= Critique of Economic Reason =

1989 book by André Gorz

Critique of Economic Reason is a 1989 book by the French philosopher André Gorz. The book is a comprehensive examination of the assumptions and values underlying the dominant economic ideologies of the modern world, and a call for a reevaluation of the way we think about social life. The book is also a critique of work and a historicisation of the concept of work as well as a rejection of Marx "utopia of work".

== Summary ==
Gorz begins by arguing that the dominant economic theories of the 20th century, including neoliberalism and classical liberalism, are based on the assumption that human beings are motivated solely by self-interest and the desire for material wealth. This, he argues, is a fundamentally flawed and incomplete understanding of human nature, and has led to a narrow approach to economic and social policy which is damaging to society.

Instead, Gorz advocates for a new approach to economic and social life that takes into account the full range of human needs and values, including non-material ones such as social relationships, community, and personal fulfillment. He argues that the pursuit of economic growth for its own sake is ultimately self-defeating, as it leads to social inequality, and calls for a more holistic and sustainable approach to economic and social development.

Gorz also critiques the consumer society and the ideology of consumerism, arguing that it is based on the false premise that happiness can be achieved through the acquisition of more and more material goods. He argues that this ideology is a key factor in the environmental and social problems facing the world today, and calls for a shift towards a more sustainable and equitable economic system that prioritizes the well-being of people and the planet over short-term profit.

== Reception ==
Gorz's arguments have been widely debated and discussed in the academic literature. David McNally contended that Gorz's analysis offers a much-needed alternative to the dominant neoliberal ideology and provides a valuable perspective on the limitations of market-based solutions.

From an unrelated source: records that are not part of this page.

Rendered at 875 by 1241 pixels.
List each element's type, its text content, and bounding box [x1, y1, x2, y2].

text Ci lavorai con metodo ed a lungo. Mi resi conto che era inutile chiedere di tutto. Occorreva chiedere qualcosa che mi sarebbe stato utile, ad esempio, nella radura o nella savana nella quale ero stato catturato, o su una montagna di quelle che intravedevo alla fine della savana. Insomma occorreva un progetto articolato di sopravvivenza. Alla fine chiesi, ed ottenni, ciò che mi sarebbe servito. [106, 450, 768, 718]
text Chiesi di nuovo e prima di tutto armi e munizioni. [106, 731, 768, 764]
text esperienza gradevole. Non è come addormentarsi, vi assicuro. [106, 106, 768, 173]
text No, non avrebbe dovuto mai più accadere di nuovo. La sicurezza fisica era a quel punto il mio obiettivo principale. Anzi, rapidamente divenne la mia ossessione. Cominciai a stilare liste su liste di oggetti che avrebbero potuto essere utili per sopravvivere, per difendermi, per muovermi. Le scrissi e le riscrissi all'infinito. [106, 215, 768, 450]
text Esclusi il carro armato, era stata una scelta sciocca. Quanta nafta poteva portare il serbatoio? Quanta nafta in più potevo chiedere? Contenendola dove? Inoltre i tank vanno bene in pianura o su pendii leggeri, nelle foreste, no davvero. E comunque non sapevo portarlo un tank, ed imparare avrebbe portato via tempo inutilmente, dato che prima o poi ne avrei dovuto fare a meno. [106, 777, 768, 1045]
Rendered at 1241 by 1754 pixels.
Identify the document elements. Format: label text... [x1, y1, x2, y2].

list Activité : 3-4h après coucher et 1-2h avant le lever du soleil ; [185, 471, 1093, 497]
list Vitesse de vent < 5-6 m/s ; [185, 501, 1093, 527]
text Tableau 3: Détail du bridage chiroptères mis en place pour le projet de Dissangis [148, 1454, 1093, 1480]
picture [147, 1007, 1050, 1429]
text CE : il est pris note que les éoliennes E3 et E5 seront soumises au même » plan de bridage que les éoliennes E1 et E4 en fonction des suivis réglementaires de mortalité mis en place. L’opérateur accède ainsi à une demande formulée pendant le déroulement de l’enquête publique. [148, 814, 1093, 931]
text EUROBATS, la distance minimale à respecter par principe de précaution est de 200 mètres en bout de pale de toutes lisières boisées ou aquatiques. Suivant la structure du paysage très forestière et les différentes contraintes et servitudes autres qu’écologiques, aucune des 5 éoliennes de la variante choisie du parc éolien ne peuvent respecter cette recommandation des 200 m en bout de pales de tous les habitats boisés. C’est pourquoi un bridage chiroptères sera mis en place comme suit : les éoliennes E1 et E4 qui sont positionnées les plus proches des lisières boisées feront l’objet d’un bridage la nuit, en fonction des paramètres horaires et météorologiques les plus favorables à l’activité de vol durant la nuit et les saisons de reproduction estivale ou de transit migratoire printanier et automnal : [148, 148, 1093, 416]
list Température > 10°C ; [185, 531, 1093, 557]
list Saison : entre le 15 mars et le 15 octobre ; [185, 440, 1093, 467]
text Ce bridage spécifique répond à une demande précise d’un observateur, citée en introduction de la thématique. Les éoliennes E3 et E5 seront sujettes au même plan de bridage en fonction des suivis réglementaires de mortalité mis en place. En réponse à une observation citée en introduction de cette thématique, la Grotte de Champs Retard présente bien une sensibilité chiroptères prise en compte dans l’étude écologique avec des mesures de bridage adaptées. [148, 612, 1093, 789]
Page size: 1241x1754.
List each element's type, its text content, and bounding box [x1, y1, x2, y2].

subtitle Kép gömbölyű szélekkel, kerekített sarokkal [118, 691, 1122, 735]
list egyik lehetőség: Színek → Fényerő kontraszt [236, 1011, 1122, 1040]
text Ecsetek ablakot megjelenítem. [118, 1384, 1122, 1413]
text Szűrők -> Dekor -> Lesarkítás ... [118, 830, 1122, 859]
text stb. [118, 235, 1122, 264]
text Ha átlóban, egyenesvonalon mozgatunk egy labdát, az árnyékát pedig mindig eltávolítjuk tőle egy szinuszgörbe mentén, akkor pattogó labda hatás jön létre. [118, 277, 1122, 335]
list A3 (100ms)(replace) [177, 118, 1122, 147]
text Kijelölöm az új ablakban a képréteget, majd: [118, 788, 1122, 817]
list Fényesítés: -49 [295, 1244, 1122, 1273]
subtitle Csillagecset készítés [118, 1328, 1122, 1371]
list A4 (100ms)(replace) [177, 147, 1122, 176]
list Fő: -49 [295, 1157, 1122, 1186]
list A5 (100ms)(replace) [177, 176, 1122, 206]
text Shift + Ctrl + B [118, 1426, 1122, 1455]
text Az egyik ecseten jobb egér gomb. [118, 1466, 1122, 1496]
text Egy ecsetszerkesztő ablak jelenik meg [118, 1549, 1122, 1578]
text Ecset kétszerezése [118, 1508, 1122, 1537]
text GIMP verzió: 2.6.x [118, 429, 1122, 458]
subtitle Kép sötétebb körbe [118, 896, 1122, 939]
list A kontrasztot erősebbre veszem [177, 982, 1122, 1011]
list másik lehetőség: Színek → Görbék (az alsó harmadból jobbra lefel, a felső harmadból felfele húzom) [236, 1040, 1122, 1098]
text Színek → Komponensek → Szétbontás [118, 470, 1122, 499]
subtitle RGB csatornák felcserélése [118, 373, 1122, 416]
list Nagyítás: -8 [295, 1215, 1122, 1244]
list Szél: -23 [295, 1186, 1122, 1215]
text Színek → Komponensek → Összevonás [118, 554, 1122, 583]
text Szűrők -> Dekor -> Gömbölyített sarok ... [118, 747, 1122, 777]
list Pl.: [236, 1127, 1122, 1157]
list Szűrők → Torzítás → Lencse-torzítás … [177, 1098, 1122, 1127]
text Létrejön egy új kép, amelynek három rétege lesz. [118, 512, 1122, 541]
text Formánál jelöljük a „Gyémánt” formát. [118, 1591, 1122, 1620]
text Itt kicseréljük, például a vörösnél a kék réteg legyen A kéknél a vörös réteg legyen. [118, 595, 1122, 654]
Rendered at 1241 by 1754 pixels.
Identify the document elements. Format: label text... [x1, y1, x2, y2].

Some scholars have focused on specific aspects of Gorz's argument, such as his critique of work and his vision of a post-work society. For instance philosopher André Comte-Sponville argues that Gorz's critique of work highlights important issues around the meaning and value of work in contemporary society and provides a valuable starting point for thinking about alternative approaches to work and leisure. Other scholars have also commented on the significance of Gorz's work. James K. Galbraith also argued that Gorz's work offers a "deeply humane and practical alternative to the narrow and self-defeating economic theories that dominate our time."